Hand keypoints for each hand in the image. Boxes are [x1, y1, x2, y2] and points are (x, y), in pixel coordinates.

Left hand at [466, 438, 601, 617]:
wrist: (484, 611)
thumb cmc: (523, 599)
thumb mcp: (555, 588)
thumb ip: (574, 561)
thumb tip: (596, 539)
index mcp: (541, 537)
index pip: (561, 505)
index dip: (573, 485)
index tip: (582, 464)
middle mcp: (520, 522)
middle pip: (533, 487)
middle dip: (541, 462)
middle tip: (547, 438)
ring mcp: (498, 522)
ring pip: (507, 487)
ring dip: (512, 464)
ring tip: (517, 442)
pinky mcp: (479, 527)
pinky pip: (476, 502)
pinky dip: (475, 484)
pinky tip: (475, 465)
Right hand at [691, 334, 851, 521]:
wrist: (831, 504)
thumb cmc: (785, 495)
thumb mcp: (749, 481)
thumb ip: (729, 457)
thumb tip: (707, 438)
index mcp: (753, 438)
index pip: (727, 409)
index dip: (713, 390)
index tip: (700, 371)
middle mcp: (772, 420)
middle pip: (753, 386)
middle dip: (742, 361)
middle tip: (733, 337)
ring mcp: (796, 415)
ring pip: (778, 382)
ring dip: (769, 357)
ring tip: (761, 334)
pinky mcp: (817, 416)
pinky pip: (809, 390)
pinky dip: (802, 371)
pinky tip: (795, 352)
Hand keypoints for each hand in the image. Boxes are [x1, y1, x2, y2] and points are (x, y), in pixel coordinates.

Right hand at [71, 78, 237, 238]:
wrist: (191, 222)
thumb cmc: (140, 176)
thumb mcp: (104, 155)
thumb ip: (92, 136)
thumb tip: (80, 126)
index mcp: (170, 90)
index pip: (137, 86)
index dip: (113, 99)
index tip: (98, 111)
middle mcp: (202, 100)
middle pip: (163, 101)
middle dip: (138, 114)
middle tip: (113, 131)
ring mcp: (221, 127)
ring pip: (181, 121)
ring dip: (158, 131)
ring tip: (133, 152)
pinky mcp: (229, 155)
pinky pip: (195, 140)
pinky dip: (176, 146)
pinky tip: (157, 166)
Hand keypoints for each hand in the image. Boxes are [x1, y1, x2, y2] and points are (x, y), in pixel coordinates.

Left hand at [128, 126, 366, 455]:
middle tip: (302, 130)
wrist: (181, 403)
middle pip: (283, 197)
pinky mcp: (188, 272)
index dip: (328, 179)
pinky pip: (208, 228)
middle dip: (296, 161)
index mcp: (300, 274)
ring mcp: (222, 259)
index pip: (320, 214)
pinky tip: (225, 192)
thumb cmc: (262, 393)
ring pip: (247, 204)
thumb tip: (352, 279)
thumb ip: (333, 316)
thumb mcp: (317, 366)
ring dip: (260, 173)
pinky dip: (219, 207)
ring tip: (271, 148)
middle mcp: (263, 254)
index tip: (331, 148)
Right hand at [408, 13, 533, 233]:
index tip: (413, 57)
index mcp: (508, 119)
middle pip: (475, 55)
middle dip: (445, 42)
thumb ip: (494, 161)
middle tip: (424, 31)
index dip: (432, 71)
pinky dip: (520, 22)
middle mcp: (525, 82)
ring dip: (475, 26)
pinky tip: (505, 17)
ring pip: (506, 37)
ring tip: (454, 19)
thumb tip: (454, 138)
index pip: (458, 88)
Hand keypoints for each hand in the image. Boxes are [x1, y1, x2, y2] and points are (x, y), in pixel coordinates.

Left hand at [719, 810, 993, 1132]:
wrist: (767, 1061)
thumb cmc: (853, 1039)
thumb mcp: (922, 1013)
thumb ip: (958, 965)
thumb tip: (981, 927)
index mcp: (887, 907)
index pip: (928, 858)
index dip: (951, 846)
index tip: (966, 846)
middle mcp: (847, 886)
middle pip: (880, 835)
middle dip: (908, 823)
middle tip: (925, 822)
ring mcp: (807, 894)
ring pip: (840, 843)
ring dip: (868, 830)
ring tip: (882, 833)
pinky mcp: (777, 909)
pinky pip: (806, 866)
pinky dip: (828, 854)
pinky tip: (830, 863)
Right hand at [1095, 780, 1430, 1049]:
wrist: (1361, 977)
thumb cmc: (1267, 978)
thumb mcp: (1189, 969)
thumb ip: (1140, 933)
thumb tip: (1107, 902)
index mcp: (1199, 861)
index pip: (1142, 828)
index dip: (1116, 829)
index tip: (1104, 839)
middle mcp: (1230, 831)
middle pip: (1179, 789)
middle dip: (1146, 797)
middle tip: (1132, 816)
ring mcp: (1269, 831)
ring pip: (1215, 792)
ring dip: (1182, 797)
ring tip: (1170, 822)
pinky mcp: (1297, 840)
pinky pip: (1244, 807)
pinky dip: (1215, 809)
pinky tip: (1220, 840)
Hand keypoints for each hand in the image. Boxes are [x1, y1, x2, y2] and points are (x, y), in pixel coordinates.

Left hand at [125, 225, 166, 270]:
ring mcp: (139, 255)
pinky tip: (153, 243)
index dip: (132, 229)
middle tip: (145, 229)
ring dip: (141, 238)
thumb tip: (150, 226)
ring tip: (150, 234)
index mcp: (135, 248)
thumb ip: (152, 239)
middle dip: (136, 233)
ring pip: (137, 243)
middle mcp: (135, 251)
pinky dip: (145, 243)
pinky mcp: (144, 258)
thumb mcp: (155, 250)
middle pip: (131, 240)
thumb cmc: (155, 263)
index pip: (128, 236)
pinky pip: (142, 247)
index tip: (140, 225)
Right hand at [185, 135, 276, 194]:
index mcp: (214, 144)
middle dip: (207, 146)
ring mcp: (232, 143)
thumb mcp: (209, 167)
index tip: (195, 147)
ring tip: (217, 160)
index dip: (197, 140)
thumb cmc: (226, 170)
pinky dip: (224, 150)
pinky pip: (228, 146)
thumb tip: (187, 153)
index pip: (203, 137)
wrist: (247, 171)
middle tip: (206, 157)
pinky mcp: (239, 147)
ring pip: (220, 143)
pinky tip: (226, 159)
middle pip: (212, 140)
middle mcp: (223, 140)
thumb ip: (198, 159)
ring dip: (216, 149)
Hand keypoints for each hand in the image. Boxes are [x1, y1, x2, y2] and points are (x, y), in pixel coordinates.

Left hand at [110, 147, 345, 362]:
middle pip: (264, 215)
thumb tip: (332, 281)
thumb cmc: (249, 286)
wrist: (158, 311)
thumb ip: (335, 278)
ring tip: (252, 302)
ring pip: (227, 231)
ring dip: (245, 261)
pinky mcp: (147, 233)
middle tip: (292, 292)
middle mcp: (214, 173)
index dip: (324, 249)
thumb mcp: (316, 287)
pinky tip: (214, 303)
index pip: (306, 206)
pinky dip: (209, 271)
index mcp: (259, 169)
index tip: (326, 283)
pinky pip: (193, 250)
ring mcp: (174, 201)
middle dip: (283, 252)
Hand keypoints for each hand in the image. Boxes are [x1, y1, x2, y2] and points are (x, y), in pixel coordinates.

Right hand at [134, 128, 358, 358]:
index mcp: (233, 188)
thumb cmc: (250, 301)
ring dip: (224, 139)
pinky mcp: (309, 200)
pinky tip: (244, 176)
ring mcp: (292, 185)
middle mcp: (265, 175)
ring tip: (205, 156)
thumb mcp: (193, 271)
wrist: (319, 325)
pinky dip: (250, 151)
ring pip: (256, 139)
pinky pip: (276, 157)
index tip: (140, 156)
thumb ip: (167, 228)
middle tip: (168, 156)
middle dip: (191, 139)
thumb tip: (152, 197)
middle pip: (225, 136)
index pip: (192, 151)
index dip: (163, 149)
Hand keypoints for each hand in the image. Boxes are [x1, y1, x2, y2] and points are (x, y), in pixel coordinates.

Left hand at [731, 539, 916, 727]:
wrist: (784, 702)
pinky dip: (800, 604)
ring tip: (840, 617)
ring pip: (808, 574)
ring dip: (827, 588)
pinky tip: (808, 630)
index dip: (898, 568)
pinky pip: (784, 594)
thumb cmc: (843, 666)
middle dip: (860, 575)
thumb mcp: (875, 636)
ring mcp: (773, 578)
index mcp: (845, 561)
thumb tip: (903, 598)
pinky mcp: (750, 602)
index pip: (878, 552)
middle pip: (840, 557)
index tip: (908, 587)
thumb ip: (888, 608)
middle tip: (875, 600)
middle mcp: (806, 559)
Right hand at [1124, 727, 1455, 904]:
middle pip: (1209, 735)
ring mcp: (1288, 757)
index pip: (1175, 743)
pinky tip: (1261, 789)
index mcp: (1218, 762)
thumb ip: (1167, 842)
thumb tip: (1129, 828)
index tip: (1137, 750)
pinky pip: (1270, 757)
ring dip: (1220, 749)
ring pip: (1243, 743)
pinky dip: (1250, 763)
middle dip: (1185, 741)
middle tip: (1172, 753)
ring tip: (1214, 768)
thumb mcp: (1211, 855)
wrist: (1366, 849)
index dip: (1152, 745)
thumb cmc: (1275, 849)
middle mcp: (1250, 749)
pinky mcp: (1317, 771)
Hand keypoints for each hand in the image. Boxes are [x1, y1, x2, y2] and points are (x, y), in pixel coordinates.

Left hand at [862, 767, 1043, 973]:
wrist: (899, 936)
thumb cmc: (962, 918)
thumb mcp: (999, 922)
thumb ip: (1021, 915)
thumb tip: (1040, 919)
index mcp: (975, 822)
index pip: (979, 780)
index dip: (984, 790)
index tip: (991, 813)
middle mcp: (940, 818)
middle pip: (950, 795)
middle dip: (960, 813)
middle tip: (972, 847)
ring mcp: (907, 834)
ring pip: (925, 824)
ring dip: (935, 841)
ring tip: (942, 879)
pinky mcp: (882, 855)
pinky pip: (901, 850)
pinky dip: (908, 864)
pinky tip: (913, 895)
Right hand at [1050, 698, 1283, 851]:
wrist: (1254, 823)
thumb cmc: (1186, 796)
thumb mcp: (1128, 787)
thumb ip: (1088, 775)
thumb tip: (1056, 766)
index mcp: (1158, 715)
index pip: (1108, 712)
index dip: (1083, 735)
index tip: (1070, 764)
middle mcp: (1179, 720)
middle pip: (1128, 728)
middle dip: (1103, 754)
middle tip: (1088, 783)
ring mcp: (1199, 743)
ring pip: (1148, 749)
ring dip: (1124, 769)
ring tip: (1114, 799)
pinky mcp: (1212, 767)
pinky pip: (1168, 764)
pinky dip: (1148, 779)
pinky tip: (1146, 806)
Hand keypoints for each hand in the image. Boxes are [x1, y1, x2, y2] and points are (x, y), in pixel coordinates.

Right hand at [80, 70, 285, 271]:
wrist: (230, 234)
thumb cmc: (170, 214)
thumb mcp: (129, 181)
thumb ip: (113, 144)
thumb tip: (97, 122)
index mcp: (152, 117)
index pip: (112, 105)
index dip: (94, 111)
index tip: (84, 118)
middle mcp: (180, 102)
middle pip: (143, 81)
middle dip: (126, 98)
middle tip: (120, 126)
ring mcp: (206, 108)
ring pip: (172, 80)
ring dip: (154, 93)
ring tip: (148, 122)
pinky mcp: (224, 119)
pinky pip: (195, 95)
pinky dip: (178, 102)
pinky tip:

=====

#### [TASK TO COMPLETE]
The required output is the stretch of entries above from the line containing "pinky mcp: (147, 233)" through the line containing "thumb mcp: (1211, 855)", reproduced exactly.

#### [RESULT OF THE TASK]
pinky mcp: (147, 233)
middle tip: (292, 292)
middle mcp: (214, 173)
index dip: (324, 249)
thumb mcp: (316, 287)
pinky tip: (214, 303)
index pip: (306, 206)
pinky dip: (209, 271)
index mcp: (259, 169)
index tip: (326, 283)
pinky pip: (193, 250)
ring mcp: (174, 201)
middle dip: (283, 252)
Hand keypoints for each hand in the image. Boxes are [x1, y1, x2, y2] and points are (x, y), in pixel coordinates.

Right hand at [134, 128, 358, 358]:
index mcp: (233, 188)
thumb cmc: (250, 301)
ring dip: (224, 139)
pinky mcp: (309, 200)
pinky tip: (244, 176)
ring mcp: (292, 185)
middle mcp: (265, 175)
ring tip: (205, 156)
thumb mcp: (193, 271)
wrist: (319, 325)
pinky dip: (250, 151)
ring pip: (256, 139)
pinky pip: (276, 157)
index tip: (140, 156)
thumb ip: (167, 228)
middle tip: (168, 156)
middle dip: (191, 139)
thumb tip: (152, 197)
middle pip: (225, 136)
index pip: (192, 151)
index dip: (163, 149)
Hand keypoints for each hand in the image. Boxes are [x1, y1, x2, y2] and points are (x, y), in pixel coordinates.

Left hand at [731, 539, 916, 727]:
wrist: (784, 702)
pinky dip: (800, 604)
ring tip: (840, 617)
ring pip: (808, 574)
ring dip: (827, 588)
pinky tip: (808, 630)
index dip: (898, 568)
pinky pip: (784, 594)
thumb cmc: (843, 666)
middle dip: (860, 575)
thumb mcp: (875, 636)
ring mcp: (773, 578)
index mcp: (845, 561)
thumb tip: (903, 598)
pinky mcp: (750, 602)
index pip: (878, 552)
middle pip: (840, 557)
index tip: (908, 587)
thumb ip: (888, 608)
middle tip: (875, 600)
middle mcp: (806, 559)
Right hand at [1124, 727, 1455, 904]:
middle pip: (1209, 735)
ring mcp: (1288, 757)
index pip: (1175, 743)
pinky tip: (1261, 789)
index mcp: (1218, 762)
thumb ip: (1167, 842)
thumb tip: (1129, 828)
index tip: (1137, 750)
pinky pip: (1270, 757)
ring dip: (1220, 749)
ring pip: (1243, 743)
pinky dip: (1250, 763)
middle dip: (1185, 741)
middle tip: (1172, 753)
ring tip: (1214, 768)
thumb mcp: (1211, 855)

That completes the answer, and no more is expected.